* [Work item]
Write out the text of the records again, swapping every "2 weeks ago" for "3 weeks ago" and changing nothing else. Leave the pictures out.

-- Data extract follows --

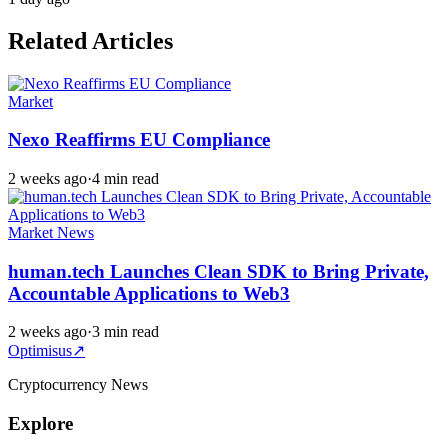
Related Articles
Market
Nexo Reaffirms EU Compliance
2 weeks ago
·
4 min read
Market News
human.tech Launches Clean SDK to Bring Private,
Accountable Applications to Web3
2 weeks ago
·
3 min read
Optimisus
↗
Cryptocurrency News
Explore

-- Data extract concluded --

* [Task solution]
Related Articles
Market
Nexo Reaffirms EU Compliance
3 weeks ago
·
4 min read
Market News
human.tech Launches Clean SDK to Bring Private,
Accountable Applications to Web3
3 weeks ago
·
3 min read
Optimisus
↗
Cryptocurrency News
Explore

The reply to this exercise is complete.